PS: If you know of any other weird historical number systems, please get in touch. ^^

## 2 responses to “Parsing Roman Numerals”

Hi all,

This is a beautiful approach to Roman numerals. I really like it; your article opened my mind. Why have I never thought about the true reason for the demise of the Roman Empire? In this article, “A Grammar For Infinite Standard Form” algorithm is an elegant solution for it.

Furthermore, I have a point about “First of all: Roman numerals suck.” That is true when we compare them with Arabic numerals plus algebraic expressions. But if you wait, relax, and then go back to the past just in a mind exercise.

Look around and try to answer: who made it possible for all those glorious things with just numerals that suck?

When you think about it, once upon a time, the Egyptian (used symbols, but was a decimal system) and Babylonians (using symbols, but the base was 60), the numerical system was more complex but both contain similarities.

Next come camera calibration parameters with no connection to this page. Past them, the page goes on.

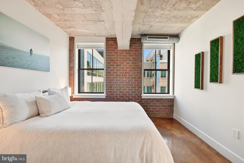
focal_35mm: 14
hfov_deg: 104.3
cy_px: 82
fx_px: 95
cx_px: 122
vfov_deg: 81.2
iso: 250
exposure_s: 1/125
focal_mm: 14
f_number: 9
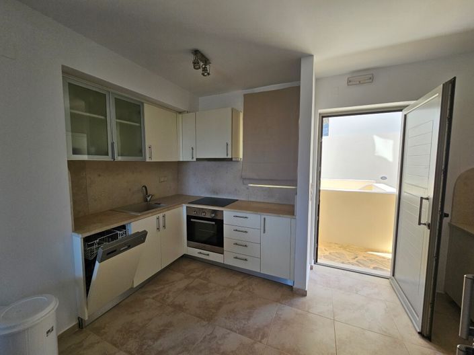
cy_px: 178
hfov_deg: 106.2
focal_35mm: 13
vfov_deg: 89.9
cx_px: 237
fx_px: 178
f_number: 2.2
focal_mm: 2.2
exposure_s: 1/190
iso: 100
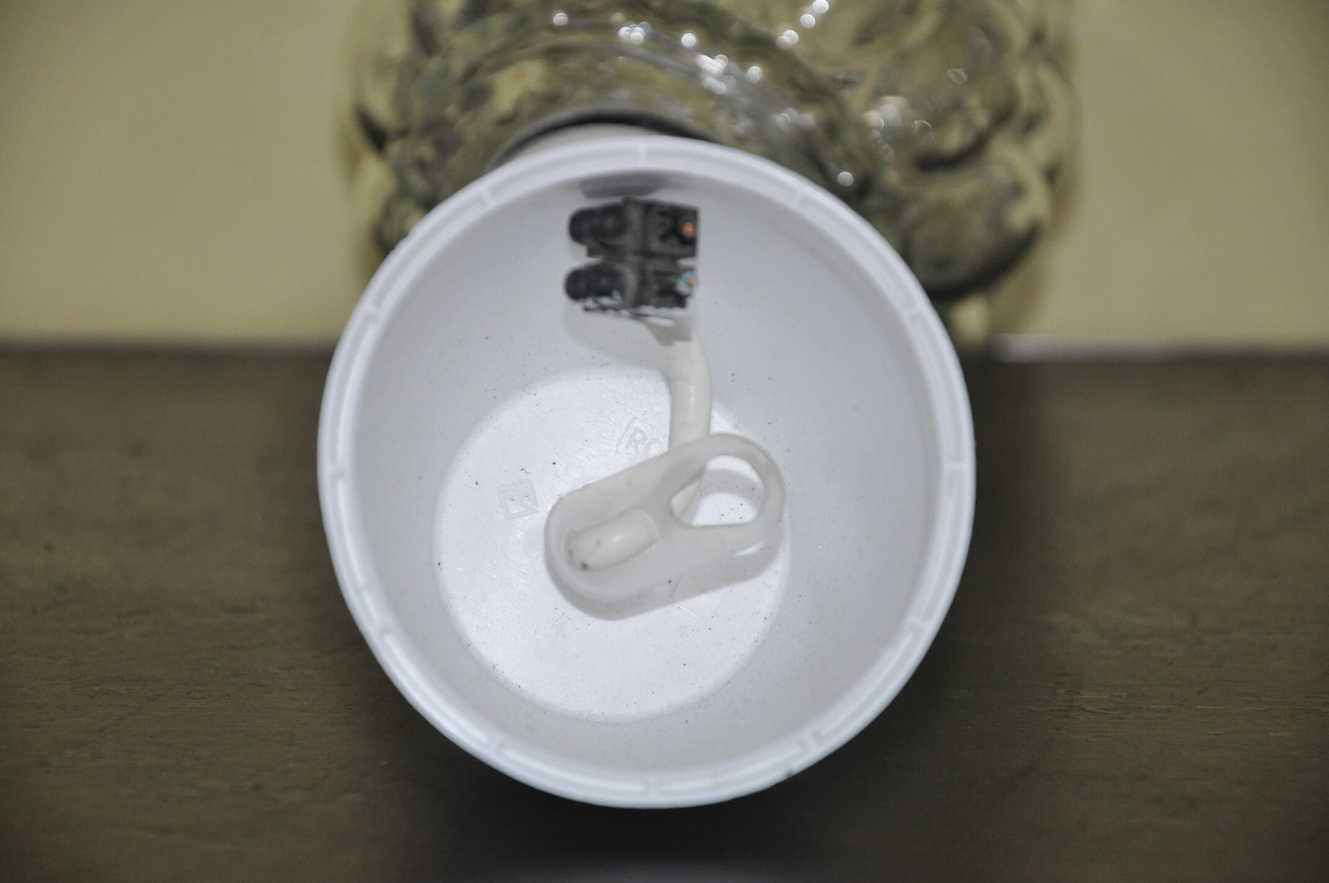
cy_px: 442
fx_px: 5807
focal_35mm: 158
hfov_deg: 13.1
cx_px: 664
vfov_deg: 8.7
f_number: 5.6
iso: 800
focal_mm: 105
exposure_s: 1/60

We knew all the great things both civilizations could do. But how?

The answer is… 42. Hehe, no, no. The abacus is the true answer. When the abacus is used in these numerical systems to solve basic problems (+ – * /), the complexity goes down. Basically, with 4 basic operations and 1 abacus, you can solve all problems at the time. Each simple numeric movement corresponds to a unit.

Basically, the abacus was a grand master constructor, making pyramids, the Babylon Tower, Coliseum, and so on.

Single example about other numerical systems:

Egyptian

https://tse2.mm.bing.net/th?id=OIP.rn4-nWcC0mQOJ-kMwVVuIwHaF6&pid=Api&P=0&h=180

Babylon

https://www.easycalculation.com/funny/numerals/images/babylonian/numbers.gif

Hi,

thank you a lot for your nice comment!

Yeah, I tend to exaggerate a bit. ^^”

Also, thank you for the suggestions, I’ll take a look at them.